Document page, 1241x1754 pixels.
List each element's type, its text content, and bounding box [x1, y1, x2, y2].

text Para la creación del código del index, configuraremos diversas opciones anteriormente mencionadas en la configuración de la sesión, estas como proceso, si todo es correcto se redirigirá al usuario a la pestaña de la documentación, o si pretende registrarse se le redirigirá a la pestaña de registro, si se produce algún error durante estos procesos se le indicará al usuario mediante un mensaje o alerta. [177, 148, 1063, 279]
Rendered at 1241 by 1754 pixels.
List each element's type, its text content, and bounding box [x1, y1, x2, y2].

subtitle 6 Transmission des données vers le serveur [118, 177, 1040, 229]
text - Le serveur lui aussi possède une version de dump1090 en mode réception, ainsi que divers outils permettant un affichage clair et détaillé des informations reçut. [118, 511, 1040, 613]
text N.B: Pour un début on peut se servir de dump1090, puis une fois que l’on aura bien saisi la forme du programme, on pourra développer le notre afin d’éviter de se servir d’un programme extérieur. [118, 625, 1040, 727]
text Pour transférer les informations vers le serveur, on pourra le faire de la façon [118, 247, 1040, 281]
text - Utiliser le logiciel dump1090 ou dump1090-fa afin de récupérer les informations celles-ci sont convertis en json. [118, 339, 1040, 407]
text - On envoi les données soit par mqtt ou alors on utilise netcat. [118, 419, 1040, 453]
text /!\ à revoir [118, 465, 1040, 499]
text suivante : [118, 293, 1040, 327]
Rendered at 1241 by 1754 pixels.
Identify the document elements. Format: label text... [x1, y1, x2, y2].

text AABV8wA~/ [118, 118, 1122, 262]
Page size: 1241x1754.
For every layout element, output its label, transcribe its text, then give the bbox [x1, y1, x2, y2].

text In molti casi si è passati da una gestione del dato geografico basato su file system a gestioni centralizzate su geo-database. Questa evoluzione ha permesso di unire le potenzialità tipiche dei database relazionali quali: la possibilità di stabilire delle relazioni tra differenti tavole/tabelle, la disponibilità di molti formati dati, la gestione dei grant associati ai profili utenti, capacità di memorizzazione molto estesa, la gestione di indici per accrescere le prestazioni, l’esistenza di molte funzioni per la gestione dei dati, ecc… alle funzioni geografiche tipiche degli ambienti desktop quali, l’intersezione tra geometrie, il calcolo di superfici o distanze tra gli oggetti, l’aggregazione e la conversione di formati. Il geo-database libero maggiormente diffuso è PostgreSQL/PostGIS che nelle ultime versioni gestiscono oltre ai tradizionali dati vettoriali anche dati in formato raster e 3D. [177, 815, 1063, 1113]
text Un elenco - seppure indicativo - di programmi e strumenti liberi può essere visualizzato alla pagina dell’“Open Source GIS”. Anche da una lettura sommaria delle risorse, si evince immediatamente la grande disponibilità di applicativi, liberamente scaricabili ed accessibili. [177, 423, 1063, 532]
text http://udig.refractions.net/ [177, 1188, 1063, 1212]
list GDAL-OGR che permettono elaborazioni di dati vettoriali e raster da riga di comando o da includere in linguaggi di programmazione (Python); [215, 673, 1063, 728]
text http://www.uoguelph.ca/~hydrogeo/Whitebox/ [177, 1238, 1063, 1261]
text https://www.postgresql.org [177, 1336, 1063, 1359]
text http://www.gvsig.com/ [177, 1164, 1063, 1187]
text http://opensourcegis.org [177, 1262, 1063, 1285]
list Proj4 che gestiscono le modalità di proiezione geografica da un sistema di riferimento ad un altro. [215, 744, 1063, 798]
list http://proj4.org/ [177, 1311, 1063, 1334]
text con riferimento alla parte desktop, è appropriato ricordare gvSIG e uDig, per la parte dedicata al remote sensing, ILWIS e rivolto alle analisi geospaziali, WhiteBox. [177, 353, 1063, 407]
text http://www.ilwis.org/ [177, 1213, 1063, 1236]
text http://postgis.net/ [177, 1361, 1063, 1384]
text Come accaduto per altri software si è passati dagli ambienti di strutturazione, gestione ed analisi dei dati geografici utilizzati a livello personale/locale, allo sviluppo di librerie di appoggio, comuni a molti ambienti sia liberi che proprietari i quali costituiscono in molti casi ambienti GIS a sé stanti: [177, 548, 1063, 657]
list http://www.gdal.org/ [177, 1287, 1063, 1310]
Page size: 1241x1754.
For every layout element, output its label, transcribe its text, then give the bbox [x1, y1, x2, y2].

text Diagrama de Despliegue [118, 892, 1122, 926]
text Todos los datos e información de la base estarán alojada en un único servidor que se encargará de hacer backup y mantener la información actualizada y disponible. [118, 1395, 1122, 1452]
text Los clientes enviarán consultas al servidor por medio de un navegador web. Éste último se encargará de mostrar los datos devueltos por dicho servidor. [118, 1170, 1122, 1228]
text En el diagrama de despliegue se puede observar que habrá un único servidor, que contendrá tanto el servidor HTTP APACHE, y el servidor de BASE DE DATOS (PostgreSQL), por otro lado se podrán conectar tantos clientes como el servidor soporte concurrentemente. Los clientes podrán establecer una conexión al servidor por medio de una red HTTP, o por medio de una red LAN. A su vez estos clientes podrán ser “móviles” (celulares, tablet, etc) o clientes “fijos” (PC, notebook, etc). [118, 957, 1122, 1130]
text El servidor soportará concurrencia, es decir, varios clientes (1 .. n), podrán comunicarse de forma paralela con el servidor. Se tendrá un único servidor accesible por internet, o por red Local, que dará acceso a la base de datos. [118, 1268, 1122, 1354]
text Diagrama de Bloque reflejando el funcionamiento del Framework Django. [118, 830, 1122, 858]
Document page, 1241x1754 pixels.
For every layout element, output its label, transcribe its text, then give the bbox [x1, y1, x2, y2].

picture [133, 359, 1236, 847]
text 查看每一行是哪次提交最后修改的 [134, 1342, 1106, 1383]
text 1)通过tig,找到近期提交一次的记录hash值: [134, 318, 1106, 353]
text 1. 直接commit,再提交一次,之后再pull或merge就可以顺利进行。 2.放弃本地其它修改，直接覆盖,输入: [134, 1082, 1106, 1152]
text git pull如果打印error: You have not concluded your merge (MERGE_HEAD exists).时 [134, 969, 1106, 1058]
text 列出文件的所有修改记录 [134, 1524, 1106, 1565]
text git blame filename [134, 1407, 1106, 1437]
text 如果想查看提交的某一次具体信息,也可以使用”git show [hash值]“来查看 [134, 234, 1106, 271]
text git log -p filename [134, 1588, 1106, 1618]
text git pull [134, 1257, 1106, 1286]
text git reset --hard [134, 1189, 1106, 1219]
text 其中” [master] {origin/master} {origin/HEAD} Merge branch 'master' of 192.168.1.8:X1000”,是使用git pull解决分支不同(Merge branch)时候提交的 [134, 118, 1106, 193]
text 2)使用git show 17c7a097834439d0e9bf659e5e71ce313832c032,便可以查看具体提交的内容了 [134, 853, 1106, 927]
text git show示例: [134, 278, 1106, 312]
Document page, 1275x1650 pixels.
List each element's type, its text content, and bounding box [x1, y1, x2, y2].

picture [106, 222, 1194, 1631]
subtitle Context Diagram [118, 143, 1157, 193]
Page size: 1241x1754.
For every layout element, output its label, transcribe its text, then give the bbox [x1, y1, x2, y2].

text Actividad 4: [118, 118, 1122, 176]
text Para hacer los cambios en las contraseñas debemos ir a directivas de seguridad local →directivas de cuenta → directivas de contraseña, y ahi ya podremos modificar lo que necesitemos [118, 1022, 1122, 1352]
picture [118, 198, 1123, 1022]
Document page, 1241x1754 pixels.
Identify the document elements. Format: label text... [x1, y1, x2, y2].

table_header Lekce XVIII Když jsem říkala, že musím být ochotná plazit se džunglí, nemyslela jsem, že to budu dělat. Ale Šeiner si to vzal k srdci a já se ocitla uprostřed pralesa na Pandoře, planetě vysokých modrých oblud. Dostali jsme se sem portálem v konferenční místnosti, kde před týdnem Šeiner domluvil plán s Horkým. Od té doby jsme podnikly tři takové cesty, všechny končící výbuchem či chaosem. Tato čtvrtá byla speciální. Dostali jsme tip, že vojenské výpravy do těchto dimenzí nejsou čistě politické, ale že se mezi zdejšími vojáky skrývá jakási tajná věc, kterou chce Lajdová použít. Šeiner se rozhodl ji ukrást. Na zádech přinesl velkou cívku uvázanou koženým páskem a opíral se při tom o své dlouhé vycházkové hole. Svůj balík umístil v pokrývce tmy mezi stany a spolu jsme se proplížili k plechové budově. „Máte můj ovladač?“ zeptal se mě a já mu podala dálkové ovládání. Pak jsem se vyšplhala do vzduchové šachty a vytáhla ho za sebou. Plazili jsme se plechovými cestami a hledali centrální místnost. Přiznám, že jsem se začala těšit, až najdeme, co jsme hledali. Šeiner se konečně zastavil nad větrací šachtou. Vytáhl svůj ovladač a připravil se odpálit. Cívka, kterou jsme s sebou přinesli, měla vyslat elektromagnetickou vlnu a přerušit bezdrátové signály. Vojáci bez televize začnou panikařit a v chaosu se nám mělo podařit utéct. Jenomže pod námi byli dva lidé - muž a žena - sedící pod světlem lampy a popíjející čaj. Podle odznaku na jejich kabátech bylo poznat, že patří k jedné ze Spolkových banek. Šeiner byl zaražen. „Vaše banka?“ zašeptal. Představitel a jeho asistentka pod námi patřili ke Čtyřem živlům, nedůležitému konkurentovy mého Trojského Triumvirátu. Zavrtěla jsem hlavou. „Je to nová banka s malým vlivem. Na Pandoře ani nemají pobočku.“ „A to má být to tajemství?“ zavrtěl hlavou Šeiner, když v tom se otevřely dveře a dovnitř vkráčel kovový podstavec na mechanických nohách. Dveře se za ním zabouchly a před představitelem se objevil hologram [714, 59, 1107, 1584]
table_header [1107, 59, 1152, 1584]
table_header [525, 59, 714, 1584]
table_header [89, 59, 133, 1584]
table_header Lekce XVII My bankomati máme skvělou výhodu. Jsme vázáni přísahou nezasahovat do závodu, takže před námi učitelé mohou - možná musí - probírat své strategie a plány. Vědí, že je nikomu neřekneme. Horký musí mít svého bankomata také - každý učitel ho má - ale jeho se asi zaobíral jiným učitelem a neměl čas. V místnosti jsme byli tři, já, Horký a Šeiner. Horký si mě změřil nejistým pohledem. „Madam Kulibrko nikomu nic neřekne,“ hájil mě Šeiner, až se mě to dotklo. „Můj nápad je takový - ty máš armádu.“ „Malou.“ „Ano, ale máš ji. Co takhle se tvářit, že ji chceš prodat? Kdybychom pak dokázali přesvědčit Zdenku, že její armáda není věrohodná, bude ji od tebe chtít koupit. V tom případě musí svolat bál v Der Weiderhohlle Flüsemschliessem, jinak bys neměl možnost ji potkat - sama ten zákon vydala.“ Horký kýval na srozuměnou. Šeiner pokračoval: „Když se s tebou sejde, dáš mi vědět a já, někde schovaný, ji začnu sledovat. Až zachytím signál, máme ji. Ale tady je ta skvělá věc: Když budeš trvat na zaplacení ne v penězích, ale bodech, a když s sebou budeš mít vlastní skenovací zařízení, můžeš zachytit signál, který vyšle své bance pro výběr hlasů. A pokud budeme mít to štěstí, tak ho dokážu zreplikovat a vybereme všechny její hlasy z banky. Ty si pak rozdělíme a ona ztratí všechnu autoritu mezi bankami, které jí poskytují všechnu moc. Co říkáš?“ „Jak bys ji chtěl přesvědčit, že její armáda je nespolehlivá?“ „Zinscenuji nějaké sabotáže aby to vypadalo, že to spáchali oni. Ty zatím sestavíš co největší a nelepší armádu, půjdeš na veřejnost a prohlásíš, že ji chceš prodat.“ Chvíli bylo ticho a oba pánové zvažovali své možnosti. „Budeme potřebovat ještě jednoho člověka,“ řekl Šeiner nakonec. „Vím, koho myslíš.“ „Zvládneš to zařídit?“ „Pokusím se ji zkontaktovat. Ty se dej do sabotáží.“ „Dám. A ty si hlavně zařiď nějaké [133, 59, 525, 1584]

### Given task
Between the lines holding "picture [133, 359, 1236, 847]" and "text git reset --hard [134, 1189, 1106, 1219]", inclusive, change every "filename" to "path" and leave everything else as it is. Give only those lines.

### Result for this task
picture [133, 359, 1236, 847]
text 查看每一行是哪次提交最后修改的 [134, 1342, 1106, 1383]
text 1)通过tig,找到近期提交一次的记录hash值: [134, 318, 1106, 353]
text 1. 直接commit,再提交一次,之后再pull或merge就可以顺利进行。 2.放弃本地其它修改，直接覆盖,输入: [134, 1082, 1106, 1152]
text git pull如果打印error: You have not concluded your merge (MERGE_HEAD exists).时 [134, 969, 1106, 1058]
text 列出文件的所有修改记录 [134, 1524, 1106, 1565]
text git blame path [134, 1407, 1106, 1437]
text 如果想查看提交的某一次具体信息,也可以使用”git show [hash值]“来查看 [134, 234, 1106, 271]
text git log -p path [134, 1588, 1106, 1618]
text git pull [134, 1257, 1106, 1286]
text git reset --hard [134, 1189, 1106, 1219]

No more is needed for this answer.